By Jay Fleming, MD
Theta Burst stimulation was the focus of a presentation at the 2017 Clinical TMS Society Annual Meeting. Before summarizing the presentation, I wish to first tackle some basic definitions.
What are theta waves?
EEG waves occurring in the brain at a frequency of 4 to 8 Hz (4 to 8 waves per second) are termed theta waves.
What is Theta Burst TMS (TBS) and how does it differ from rTMS?
Most clinicians are familiar with TMS waves of a regular repetitive frequency. Whether the waves are slow, such a 1Hz (1 pulse per second), or fast 10 to 20Hz (10 to 20 pulses per second), the spacing between pulses is the same: the waves are regular.
By contrast, Theta Burst waves are patterned rather than regular. One typical example is clusters of 3 waves, each 50 Hz apart, with successive clusters repeated at a certain speed. When such clusters are administered with a frequency of 4 to 8 Hz, i.e. at the theta wave frequency, they are called Theta Burst TMS. Theta Burst protocols are generally delivered at either the same (120% MT) or lower power (80% MT) and for fewer total pulses with several hundred pulse groups rather than several thousand pulse groups in a treatment session than seen in rTMS. This dramatically shortens the treatment duration to 3 to 6 minutes rather than the 17 to 45 minutes seen with rTMS or dTMS, depending of course on the total number of pulses delivered per treatment.
How does one Modulate Impact of TBS treatment?
When using rTMS, the clinician changes the Hz to achieve different outcomes. Slow (1 Hz) waves are inhibitory and fast (10-20 Hz) waves are activating.

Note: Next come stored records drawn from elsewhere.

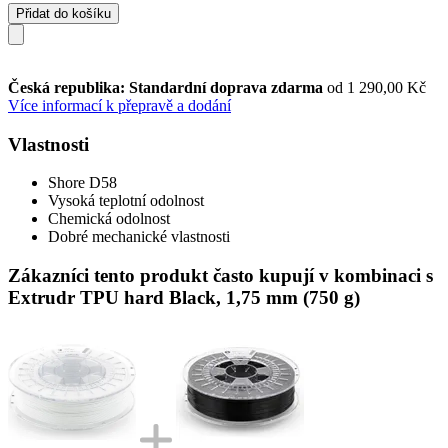
Přidat do košíku
Česká republika: Standardní doprava zdarma
od 1 290,00 Kč
Více informací k přepravě a dodání
Vlastnosti
Shore D58
Vysoká teplotní odolnost
Chemická odolnost
Dobré mechanické vlastnosti
Zákazníci tento produkt často kupují v kombinaci s
Extrudr TPU hard Black, 1,75 mm (750 g)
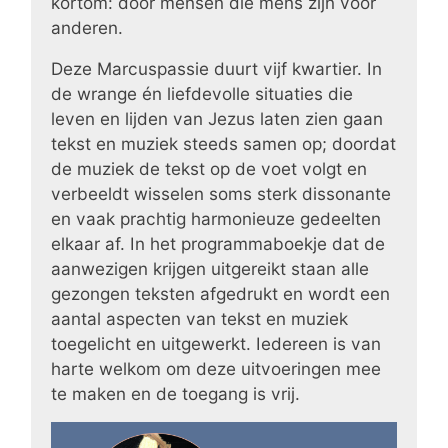
kortom: door mensen die mens zijn voor
anderen.
Deze Marcuspassie duurt vijf kwartier. In
de wrange én liefdevolle situaties die
leven en lijden van Jezus laten zien gaan
tekst en muziek steeds samen op; doordat
de muziek de tekst op de voet volgt en
verbeeldt wisselen soms sterk dissonante
en vaak prachtig harmonieuze gedeelten
elkaar af. In het programmaboekje dat de
aanwezigen krijgen uitgereikt staan alle
gezongen teksten afgedrukt en wordt een
aantal aspecten van tekst en muziek
toegelicht en uitgewerkt. Iedereen is van
harte welkom om deze uitvoeringen mee
te maken en de toegang is vrij.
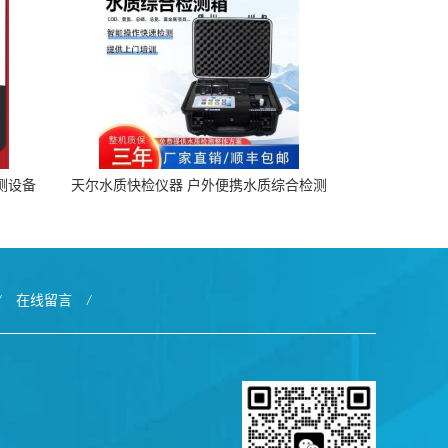
检测设备
天尔水质快检仪器 户外便携水质综合检测
箱厂家
/
在线留言
/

How does one achieve modulation using TBS when cluster frequencies are administered only within the 4 to 8 Hz theta rate? TBS can be administered in a variety of patterns: continuously for a time named continuous theta burst (cTBS), in groups of 2 seconds on and 8 seconds off called intermittent theta burst (iTBS), or for extended patterns 5 seconds on, 10 seconds off called intermediate TBS (imTBS). cTBS has an inhibitory effect, iTBS has a stimulatory effect and imTBS is indeed intermediate in that it has neither inhibitory nor stimulatory impact on the neurons stimulated. Thus while preserving the basic theta wave clusters, one can select a TBS pattern to address the desired outcome.
With this basic introduction, let us summarize the presentation given at the recent meetings.

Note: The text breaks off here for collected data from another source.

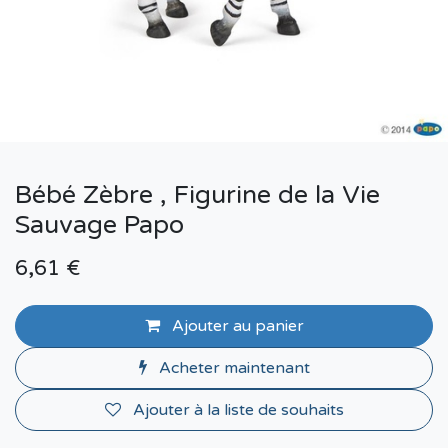
Bébé Zèbre , Figurine de la Vie
Sauvage Papo
6,61
€
Ajouter au panier
Acheter maintenant
Ajouter à la liste de souhaits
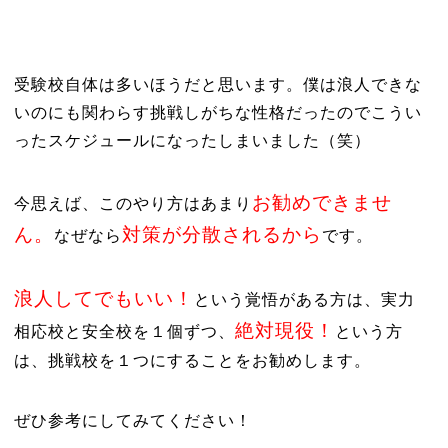
受験校自体は多いほうだと思います。僕は浪人できな
いのにも関わらす挑戦しがちな性格だったのでこうい
ったスケジュールになったしまいました（笑）
お勧めできませ
今思えば、このやり方はあまり
ん。
対策が分散されるから
なぜなら
です。
浪人してでもいい！
という覚悟がある方は、実力
絶対現役！
相応校と安全校を１個ずつ、
という方
は、挑戦校を１つにすることをお勧めします。
ぜひ参考にしてみてください！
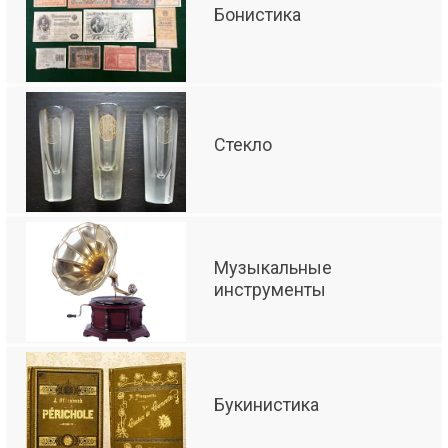
Бонистика
Стекло
Музыкальные
инструменты
Букинистика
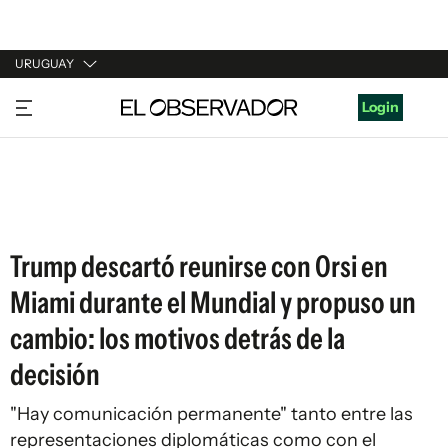
URUGUAY
URUGUAY
Login
ARGENTINA
ESPAÑA
ESTADOS UNIDOS
Trump descartó reunirse con Orsi en
Miami durante el Mundial y propuso un
cambio: los motivos detrás de la
decisión
"Hay comunicación permanente" tanto entre las
representaciones diplomáticas como con el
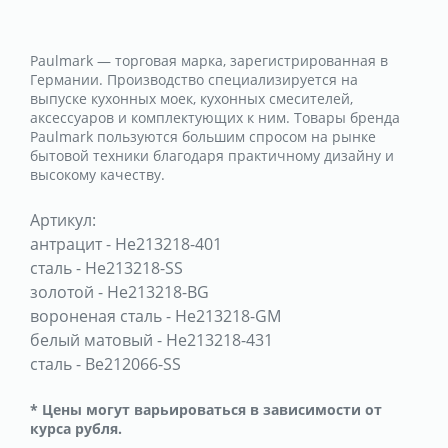
Paulmark — торговая марка, зарегистрированная в
Германии. Производство специализируется на
выпуске кухонных моек, кухонных смесителей,
аксессуаров и комплектующих к ним. Товары бренда
Paulmark пользуются большим спросом на рынке
бытовой техники благодаря практичному дизайну и
высокому качеству.
Артикул:
антрацит
-
He213218-401
сталь
-
He213218-SS
золотой
-
He213218-BG
вороненая сталь
-
He213218-GM
белый матовый
-
He213218-431
сталь
-
Be212066-SS
* Цены могут варьироваться в зависимости от
курса рубля.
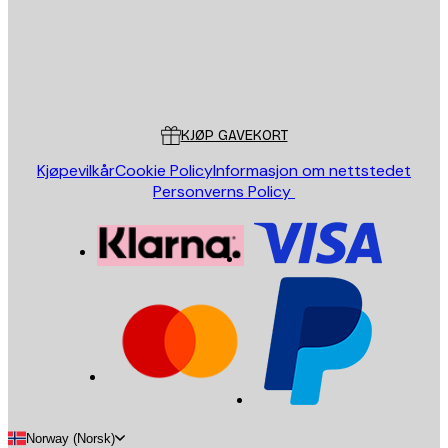
Butikk
Poster Store
Kundeservice
KJØP GAVEKORT
Kjøpevilkår
Cookie Policy
Informasjon om nettstedet
Personverns Policy
Norway (Norsk)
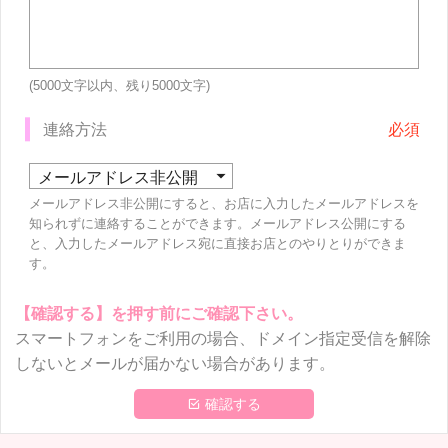
(5000文字以内、残り
5000
文字)
連絡方法
メールアドレス非公開にすると、お店に入力したメールアドレスを
知られずに連絡することができます。メールアドレス公開にする
と、入力したメールアドレス宛に直接お店とのやりとりができま
す。
【確認する】を押す前にご確認下さい。
スマートフォンをご利用の場合、ドメイン指定受信を解除
しないとメールが届かない場合があります。
 確認する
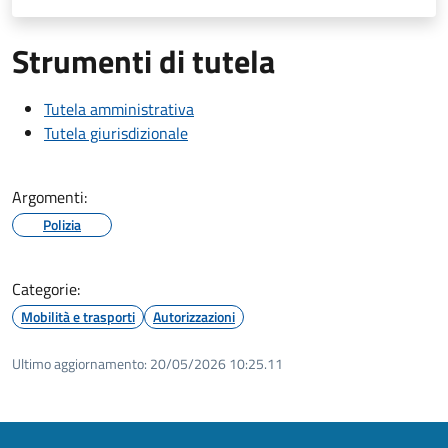
Strumenti di tutela
Tutela amministrativa
Tutela giurisdizionale
Argomenti:
Polizia
Categorie:
Mobilità e trasporti
Autorizzazioni
Ultimo aggiornamento:
20/05/2026 10:25.11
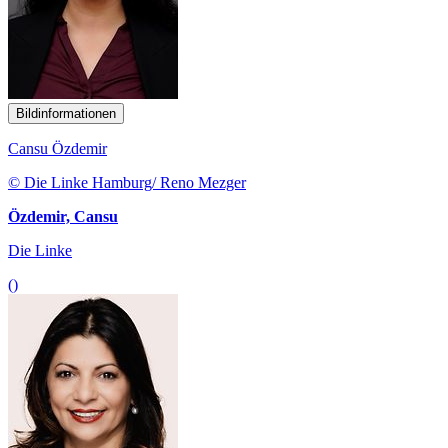
Bildinformationen
Cansu Özdemir
© Die Linke Hamburg/ Reno Mezger
Özdemir, Cansu
Die Linke
()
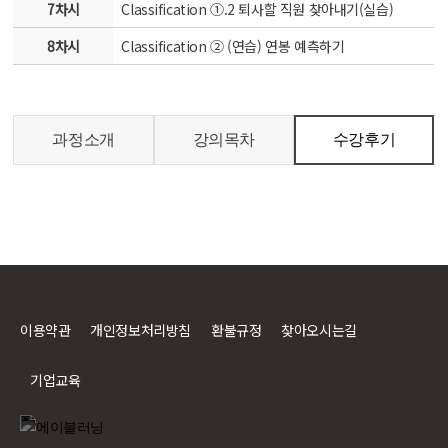
7차시
Classification ①.2 퇴사할 직원 찾아내기(실습)
8차시
Classification ② (연습) 연봉 예측하기
과정소개
강의목차
수강후기
이용약관
개인정보처리방침
환불규정
찾아오시는길
기업교육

Dr. Daniel Blumberger, Associate Professor of Psychiatry and Medical Head of the Temerty Centre for Therapeutic Brain Intervention, Toronto, CN presented a literature review of TBS and results from a randomized non-inferiority trial of iTBS to rTMS. This trial is known as the THREE-D study. Non-inferiorty trials are often conducted when an established treatment, in this case rTMS, exists and an experimental form of treatment, in this case iTBS, is not felt to be superior in outcome, nor inferior in outcome to the standard treatment. The study had two hypotheses: first that iTBS would be non-inferior to rTMS in improving depression and second that there would be no difference in tolerability and safety between iTBS and rTMS. The full study recruited 400 patients from throughout Canada with MDD, treated at 3 sites. In the protocols used, both treatments were administered at 120% of MT over the left DLPFC for 20 to 30 sessions. The rTMS was administered 3000 pulses per day at 10 Hz and the iTBS at 600 pulses per day using bursts of 3 at 50 Hz and bursts repeated at 5 Hz for total treatment times of 38 minutes and 3 minutes respectively. An interim analysis after 115 patients showed non-inferiority on both hypotheses. A full analysis is pending but if completed may well establish iTBS as non-inferior to rTMS for MDD, but with much greater treatment speed, resulting in increased clinic capacity and shorter daily patient contact time.